Traditional farming systems are key to strengthening food security

Emily Chebeya harvests Irish potatoes from her farm in Endebess, Uasin Gishu County. [Harold Odhiambo, Standard]

Over the years, post-hunter-gatherer societies have adopted modern agricultural techniques such as the use of machinery and agrochemicals. This has led to lower production costs, increased farming outcomes and incomes, and overall efficiency of farming activities such as planting and harvesting.

And herein lies a contradiction. While modern agricultural practices address food security issues in the short term, experts point out that the practices have also contributed significantly to the unintended consequences of our current food system. Excessive use of agrochemicals, for example, has resulted in habitat loss, soil erosion, reduced land fertility, and pollution from chemical runoff, among other issues.

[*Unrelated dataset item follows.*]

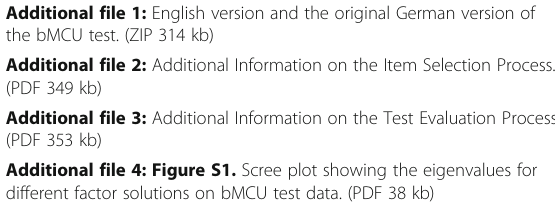
Additional file 4: Figure S1. Scree plot showing the eigenvalues for different factor solutions on bMCU test data. (PDF 38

The Kenya National Biodiversity Strategy and Action Plan 2019-2030 lists the rapid expansion of agriculture, settlement, consumption patterns, climate change, and resource over-exploitation among threats to biodiversity and ecosystems.

Despite these challenges, the United Nations Food and Agriculture Organisation (FAO) estimates that by 2050, agriculture will need to produce nearly 50 per cent more food, livestock fodder, and biofuel than it did in 2012 to meet global demand and stay on track to achieve zero hunger by 2030.

While more food is required to feed the ever-growing population, a paradigm shift is needed to maintain the balance between land and the ecosystem. According to a report by Chatham House on 'Food System Impacts on Biodiversity Loss', the global food system is the primary driver of biodiversity loss, with agriculture alone being a threat to 24,000 of the 28,000 species.

To curb some of these challenges, farmers may have to revert to ancient farming methods known to increase resilience and adaptation to shocks while improving output sustainably. One key way is through agroforestry. This is the cultivation of trees with crops and can provide environmental and social benefits. It can slow or reverse land degradation, increase water retention in addition to enhancing soil fertility. Over and above, growing nutritious fruit trees is linked to improving the health and nutrition of rural communities.

Rearing livestock and growing crops promotes development of an ecological farming system capable of making the best use of local resources, resulting in farming that is sustainable and environmentally friendly. Farmers can use waste from their animals to grow crops and feed their livestock with food from their farms.

Due to soil depletion caused by intensive farming and monocropping, farmers should take up crop rotation. Crop rotation offers many benefits for soil quality by improving soil health, increasing resistance to diseases, and increasing crop productivity and resilience.

Organic farming can combat desertification by reducing soil erosion, improving soil water uptake and retention. It also helps to increase resistance to pests and diseases, which is crucial to building food security. Organic farming allows farmers to use green manure, compost, and biological fertilisers to nourish crops, cutting overreliance on chemical fertilisers.

Indigenous seeds have been used by farmers since time immemorial to grow food and preserve agricultural diversity. Growing indigenous foods is an ancient practice that has to be protected by communities for it cushions them from hunger and malnutrition since some are drought-tolerant and short-term crops.

Besides, traditional food consumption and production practices contribute to increased food and nutritional security by smoothing dietary transitions, supplying nutrients, and increasing agricultural resilience. And just like traditional knowledge, traditional farming is vital for mitigating climate change.